Kepala Ekonom Bank Central Asia (BCA) David Sumual mengatakan, kredit valas melemah pada 2016 karena Indonesia sebelumnya banyak masuk ke sektor komoditas. Hanya saja, memasuki 2015 sampai 2016, para pengusaha mulai mengurangi ekspansi sebab khawatir ada peningkatan risiko global.
"Peningkatan risiko global dikhawatirkan ada dampak pada kurs, jadi mereka mengurangi kredit valas," ujar David, kepada Republika, Ahad, (5/2). Meski begitu, ia yakin kredit valas akan naik tahun ini meski tak signifikan.

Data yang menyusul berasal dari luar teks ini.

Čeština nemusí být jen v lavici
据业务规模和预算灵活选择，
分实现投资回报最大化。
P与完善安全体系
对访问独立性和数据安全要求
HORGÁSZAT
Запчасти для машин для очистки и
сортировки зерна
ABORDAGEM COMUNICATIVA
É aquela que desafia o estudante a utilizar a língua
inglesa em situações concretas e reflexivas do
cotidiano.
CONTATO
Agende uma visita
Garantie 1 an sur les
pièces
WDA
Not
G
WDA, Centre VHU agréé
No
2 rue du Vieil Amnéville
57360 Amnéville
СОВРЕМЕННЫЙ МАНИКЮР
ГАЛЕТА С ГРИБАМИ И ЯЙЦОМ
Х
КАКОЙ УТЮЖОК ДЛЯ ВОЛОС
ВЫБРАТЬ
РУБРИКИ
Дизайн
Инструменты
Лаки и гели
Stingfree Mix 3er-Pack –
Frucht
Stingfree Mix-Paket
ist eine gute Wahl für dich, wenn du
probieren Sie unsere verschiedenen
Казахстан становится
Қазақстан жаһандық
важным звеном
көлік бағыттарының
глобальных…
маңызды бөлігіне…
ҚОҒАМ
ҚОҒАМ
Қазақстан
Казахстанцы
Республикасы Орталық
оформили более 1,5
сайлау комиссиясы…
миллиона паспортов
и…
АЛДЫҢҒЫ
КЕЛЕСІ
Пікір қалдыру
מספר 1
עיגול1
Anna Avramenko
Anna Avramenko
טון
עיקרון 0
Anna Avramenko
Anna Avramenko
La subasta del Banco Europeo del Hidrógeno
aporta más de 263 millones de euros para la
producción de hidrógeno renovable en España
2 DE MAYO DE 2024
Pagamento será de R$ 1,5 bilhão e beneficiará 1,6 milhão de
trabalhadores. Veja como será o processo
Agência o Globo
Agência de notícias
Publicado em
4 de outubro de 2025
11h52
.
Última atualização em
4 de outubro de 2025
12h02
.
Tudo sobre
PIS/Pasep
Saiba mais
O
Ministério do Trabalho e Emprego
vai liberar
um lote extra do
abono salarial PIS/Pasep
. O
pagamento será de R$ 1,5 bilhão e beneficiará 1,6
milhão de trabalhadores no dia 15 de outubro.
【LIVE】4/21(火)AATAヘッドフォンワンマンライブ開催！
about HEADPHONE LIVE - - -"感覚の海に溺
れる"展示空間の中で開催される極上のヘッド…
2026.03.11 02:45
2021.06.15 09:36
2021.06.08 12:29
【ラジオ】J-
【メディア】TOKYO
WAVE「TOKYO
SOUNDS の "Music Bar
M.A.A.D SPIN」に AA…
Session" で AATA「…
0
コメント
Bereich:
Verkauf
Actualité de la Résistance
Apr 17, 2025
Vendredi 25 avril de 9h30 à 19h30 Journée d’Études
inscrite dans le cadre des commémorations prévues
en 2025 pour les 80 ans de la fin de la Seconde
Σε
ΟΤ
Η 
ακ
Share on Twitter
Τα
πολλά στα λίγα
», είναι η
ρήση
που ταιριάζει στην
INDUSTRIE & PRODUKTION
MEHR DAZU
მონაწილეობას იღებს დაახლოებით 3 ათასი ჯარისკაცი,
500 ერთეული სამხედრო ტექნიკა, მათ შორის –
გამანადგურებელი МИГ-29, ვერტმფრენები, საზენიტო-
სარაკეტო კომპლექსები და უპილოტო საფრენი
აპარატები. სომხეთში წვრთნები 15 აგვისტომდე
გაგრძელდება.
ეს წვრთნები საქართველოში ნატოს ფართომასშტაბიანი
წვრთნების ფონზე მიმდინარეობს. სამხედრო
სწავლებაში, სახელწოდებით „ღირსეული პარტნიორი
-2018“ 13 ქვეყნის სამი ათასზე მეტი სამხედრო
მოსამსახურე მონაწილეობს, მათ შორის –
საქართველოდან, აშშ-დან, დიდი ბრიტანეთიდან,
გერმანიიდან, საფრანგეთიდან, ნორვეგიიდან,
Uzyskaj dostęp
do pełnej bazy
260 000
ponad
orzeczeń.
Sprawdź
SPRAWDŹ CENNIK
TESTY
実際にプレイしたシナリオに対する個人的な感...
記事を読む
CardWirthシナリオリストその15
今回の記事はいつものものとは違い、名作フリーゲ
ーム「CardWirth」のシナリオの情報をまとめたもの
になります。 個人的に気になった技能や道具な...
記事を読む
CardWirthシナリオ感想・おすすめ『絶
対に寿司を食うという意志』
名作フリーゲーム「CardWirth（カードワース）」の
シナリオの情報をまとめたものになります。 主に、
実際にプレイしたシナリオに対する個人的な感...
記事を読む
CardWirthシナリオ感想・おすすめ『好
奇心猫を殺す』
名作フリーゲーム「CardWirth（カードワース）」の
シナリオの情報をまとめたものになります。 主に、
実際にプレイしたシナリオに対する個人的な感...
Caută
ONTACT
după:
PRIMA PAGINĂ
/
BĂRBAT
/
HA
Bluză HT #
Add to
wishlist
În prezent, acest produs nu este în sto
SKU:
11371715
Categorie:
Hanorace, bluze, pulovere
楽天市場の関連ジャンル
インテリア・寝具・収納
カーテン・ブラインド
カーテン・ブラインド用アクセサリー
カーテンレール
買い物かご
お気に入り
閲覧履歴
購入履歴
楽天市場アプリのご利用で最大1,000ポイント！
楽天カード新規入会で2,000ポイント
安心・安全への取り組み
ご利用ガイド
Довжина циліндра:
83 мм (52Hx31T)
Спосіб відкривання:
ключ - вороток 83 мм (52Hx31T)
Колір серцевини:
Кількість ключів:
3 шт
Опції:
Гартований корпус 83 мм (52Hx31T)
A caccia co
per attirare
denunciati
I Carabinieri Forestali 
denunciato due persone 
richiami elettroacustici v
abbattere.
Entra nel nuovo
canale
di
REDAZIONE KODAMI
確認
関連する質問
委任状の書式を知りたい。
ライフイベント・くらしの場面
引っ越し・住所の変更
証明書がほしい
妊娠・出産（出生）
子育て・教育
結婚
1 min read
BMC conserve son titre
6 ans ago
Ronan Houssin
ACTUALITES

Hal itu karena pada semester pertama 2017 kondisi global masih belum jelas. Menjelang 100 hari pertama Presiden Amerika Serikat (AS) Donald Trump menjabat pun kebijakannya masih ada ketidakpastian, sehingga David menilai masih banyak pula risiko.
"Risiko di Eropa yaitu Pemilu Prancis, lalu risiko domestik ketidakpastian pilkada (pemilihan kepada daerah), ada sekitar 101 Pilkada digelar. Lalu kekhawatiran inflasi, membuat orang masih wait and see," kata dia.
Ia menambahkan, kenaikan tarif listrik yang rencananya akan terjadi setiap tiga bulan juga menimbulkan kekhawatiran. Kendati demikian, David yakin seiring pertumbuhan ekonomi yang terus membaik, minat swasta melakukan kredit valas juga akan meningkat.
"Target kredit tahun ini kan keseluruhan 10 sampai 12 persen. Kemungkinan kredit rupiah masih mendominasi, untuk kredit valas mungkin ke arah dua sampai lima persen," ujar David.
Menurut dia, beberapa sektor yang akan banyak mengambil kredit valas tahun ini, di antaranya infrastruktur, kosumsi, komunitas, dan komoditas.
"Saya pikir yang banyak masih terkait infrastruktur, pemerintah banyak proyek infrastruktur baru. Lalu konsumsi, dan terkait komunikasi. Lainnya seperti komoditas, karena harga komoditas akan pulih walau belum sekuat dulu pada 2010 sampai 2014," ujarnya.